The pictures from Leslie House seem to have been dispersed haphazardly. The portrait of the Hon. Charles Leslie by Aikman remained in the Leslie family, and was sold by the executors of the late Hon. John Leslie at Christie’s in London on 16th July 1998, lot 36. Other pictures from Leslie House were sold at Sotheby’s in London on 27th November 2003 (for example, lots 124, 125 and 195) as the property of ‘a Scottish Institution’, understood to be Leslie House when it closed as a Church of Scotland eventide home. These had been given to the Church in 1953 by Sir Robert Spencer-Nairn, who had acquired Leslie House from the 19th Earl of Rothes in 1919 along with much of the contents. The present picture of Patie Birnie, however, has remained in the possession of the Spencer-Nairn family until it was sold recently at Bonhams in Edinburgh.

Until now, the attribution of this portrait to Aikman has been uncertain, thanks in part to the many anonymous engravings after the picture. Research by this gallery, however, has established that the picture is listed in earlier literature as by Aikman. In addition to Johnson’s 1839 publication, Robert Chambers in his 1890 book ‘The Songs of Scotland’ described it as by Aikman, and showing ‘a face mingling cleverness, drollery, roguery, and impudence in harmonious proportions.’ Furthermore, recent conservation has not only revealed that the picture was entirely over-painted in the background, but also an old inscription (probably late 18th Century) at the bottom right hand side of the picture attributing the picture to Aikman. In addition, a number of other members of the Leslie family were painted by Aikman, including the previously mentioned Hon. Charles Leslie, as well as Thomas Hamilton, 6th Earl of Haddington, who was the son of Margaret Leslie, 8th Countess of Rothes.

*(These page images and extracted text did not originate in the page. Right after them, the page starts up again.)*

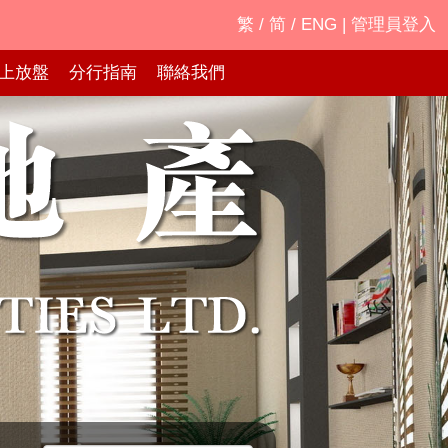
繁
/
简
/
ENG
|
管理員登入
上放盤
分行指南
聯絡我們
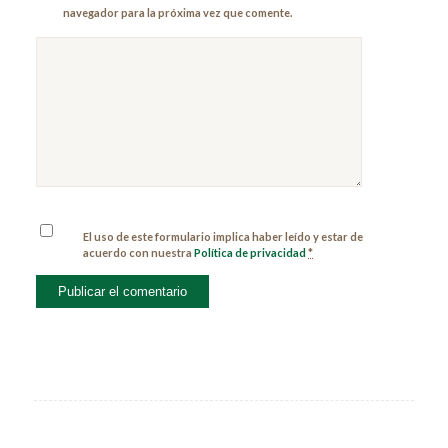
navegador para la próxima vez que comente.
El uso de este formulario implica haber leído y estar de
acuerdo con nuestra
Política de privacidad
*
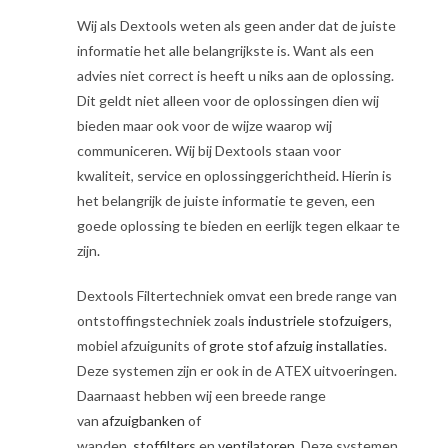
Wij als Dextools weten als geen ander dat de juiste
informatie het alle belangrijkste is. Want als een
advies niet correct is heeft u niks aan de oplossing.
Dit geldt niet alleen voor de oplossingen dien wij
bieden maar ook voor de wijze waarop wij
communiceren. Wij bij Dextools staan voor
kwaliteit, service en oplossinggerichtheid
.
Hierin is
het belangrijk de juiste informatie te geven, een
goede oplossing te bieden en eerlijk tegen elkaar te
zijn
.
Dextools Filtertechniek omvat een brede range van
ontstoffingstechniek zoals
industriele stofzuigers
,
mobiel afzuigunits of
grote stof afzuig installaties
.
Deze systemen zijn er ook in de ATEX uitvoeringen.
Daarnaast hebben wij een breede range
van
afzuigbanken
of
wanden,
stoffilters
en
ventilatoren
. Deze systemen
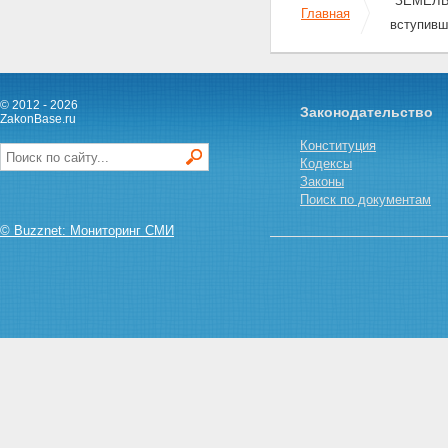
"ЗЕМЕЛЬН
муниципальной собственности
Главная
Статья 30.2. Особенности
вступивш
предоставления земельных
участков для их комплексного
освоения в целях жилищного
строительства из земель,
© 2012 - 2026
Законодательство
находящихся в
ZakonBase.ru
государственной или
Конституция
муниципальной собственности
Кодексы
Статья 31. Выбор земельных
Законы
участков для строительства
Поиск по документам
Статья 32. Принятие решения о
предоставлении земельного
© Buzznet: Мониторинг СМИ
участка для строительства
Статья 33. Нормы
предоставления земельных
участков
Статья 34. Порядок
предоставления гражданам
земельных участков,
находящихся в
государственной или
муниципальной собственности,
для целей, не связанных со
строительством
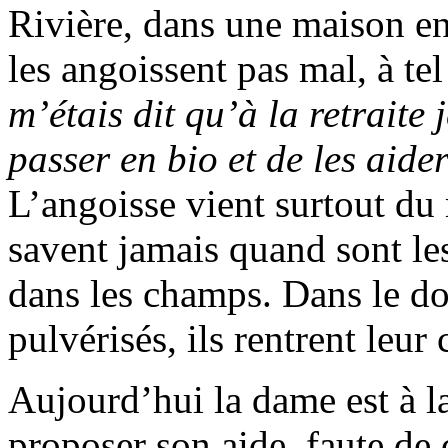
Rivière, dans une maison en
les angoissent pas mal, à te
m’étais dit qu’à la retraite
passer en bio et de les aider
L’angoisse vient surtout du
savent jamais quand sont les
dans les champs. Dans le dou
pulvérisés, ils rentrent leur 
Aujourd’hui la dame est à la
proposer son aide, faute de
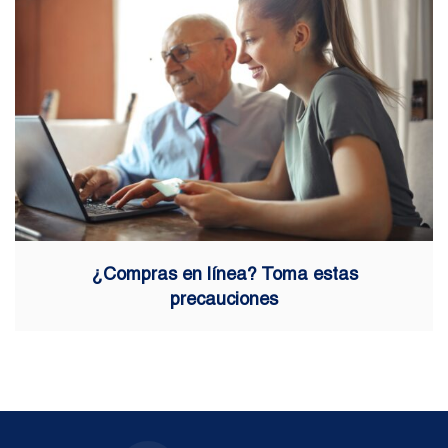
¿Compras en línea? Toma estas
precauciones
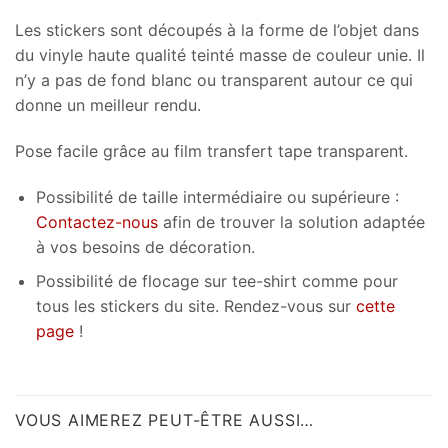
Les stickers sont découpés à la forme de l’objet dans
du vinyle haute qualité teinté masse de couleur unie. Il
n’y a pas de fond blanc ou transparent autour ce qui
donne un meilleur rendu.
Pose facile grâce au film transfert tape transparent.
Possibilité de taille intermédiaire ou supérieure :
Contactez-nous
afin de trouver la solution adaptée
à vos besoins de décoration.
Possibilité de flocage sur tee-shirt comme pour
tous les stickers du site. Rendez-vous sur
cette
page
!
VOUS AIMEREZ PEUT-ÊTRE AUSSI…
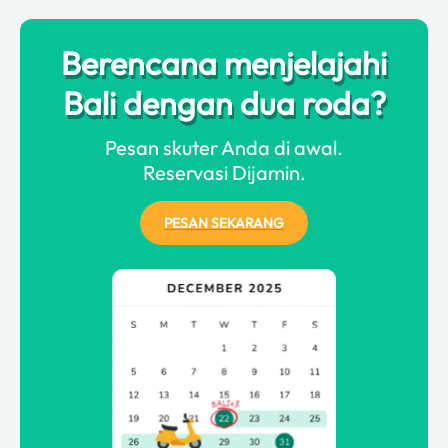
Berencana menjelajahi
Bali dengan dua roda?
Pesan skuter Anda di awal.
Reservasi Dijamin.
PESAN SEKARANG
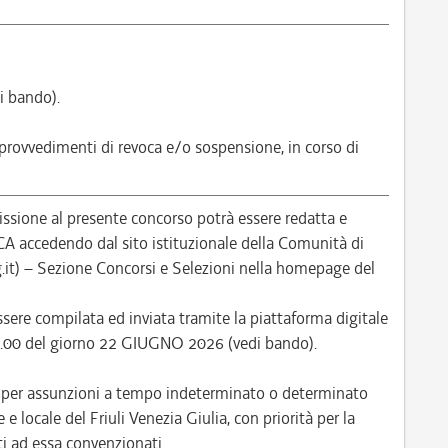
i bando).
 provvedimenti di revoca e/o sospensione, in corso di
ione al presente concorso potrà essere redatta e
ccedendo dal sito istituzionale della Comunità di
it) – Sezione Concorsi e Selezioni nella homepage del
ere compilata ed inviata tramite la piattaforma digitale
 12.00 del giorno 22 GIUGNO 2026 (vedi bando).
e per assunzioni a tempo indeterminato o determinato
e locale del Friuli Venezia Giulia, con priorità per la
i ad essa convenzionati.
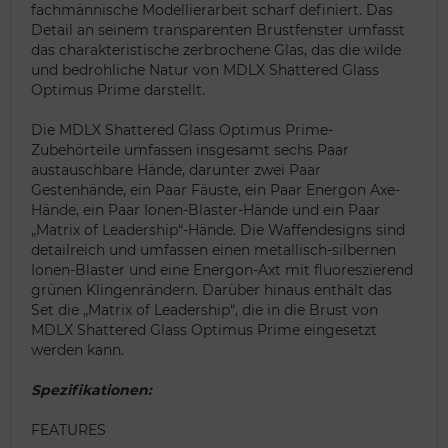
fachmännische Modellierarbeit scharf definiert. Das
Detail an seinem transparenten Brustfenster umfasst
das charakteristische zerbrochene Glas, das die wilde
und bedrohliche Natur von MDLX Shattered Glass
Optimus Prime darstellt.
Die MDLX Shattered Glass Optimus Prime-
Zubehörteile umfassen insgesamt sechs Paar
austauschbare Hände, darunter zwei Paar
Gestenhände, ein Paar Fäuste, ein Paar Energon Axe-
Hände, ein Paar Ionen-Blaster-Hände und ein Paar
„Matrix of Leadership“-Hände. Die Waffendesigns sind
detailreich und umfassen einen metallisch-silbernen
Ionen-Blaster und eine Energon-Axt mit fluoreszierend
grünen Klingenrändern. Darüber hinaus enthält das
Set die „Matrix of Leadership“, die in die Brust von
MDLX Shattered Glass Optimus Prime eingesetzt
werden kann.
Spezifikationen:
FEATURES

Perhaps the most compelling link between the sitter and Aikman, however, lies in that artist’s interest in poetry and literature, and his portrait of a wider literary circle including John Gay [Scottish National Portrait Gallery], and Aikman’s fellow members of the Worthy Club, including James Thomson, Sir Gilbert Elliott, and Allan Ramsay the elder [all Scottish National Portrait Gallery], a close friend of Aikman’s. Aikman’s 1722 portrait or Ramsay is very close stylistically to the present portrait, with its silvery flesh tones and directly personal characterisation.

While the exact circumstances of the commission remain, at present, unknown, one clue may be gleamed from Ramsay’s Elegy, which records a scene, supposedly witnessed by John Leslie, Duke of Rothes (d.1681), in which Birnie, refused entry to a feast, flung his fiddle over ‘the yett’, or gate, and thus gained admittance. It is possible that the Leslie family remained aware of Birnie, or even employed him, and commissioned Aikman to take his likeness at about the same time as he was painting other members of the family. Another possibility is that Birnie, well known for his ‘facetious’ exploits in and around Edinburgh, must have been known to Ramsay and Aikman, and both poet and painter decided to record him for posterity. Quite how the high-born Aikman and the rumbustious Birnie got on is a mystery: an intriguing line in Ramsay’s Elegy relates that Birnie would mock those who had travelled to Italy to ‘learn soft music’. Aikman, of course, had travelled to Italy before establishing his practice in Edinburgh in 1711.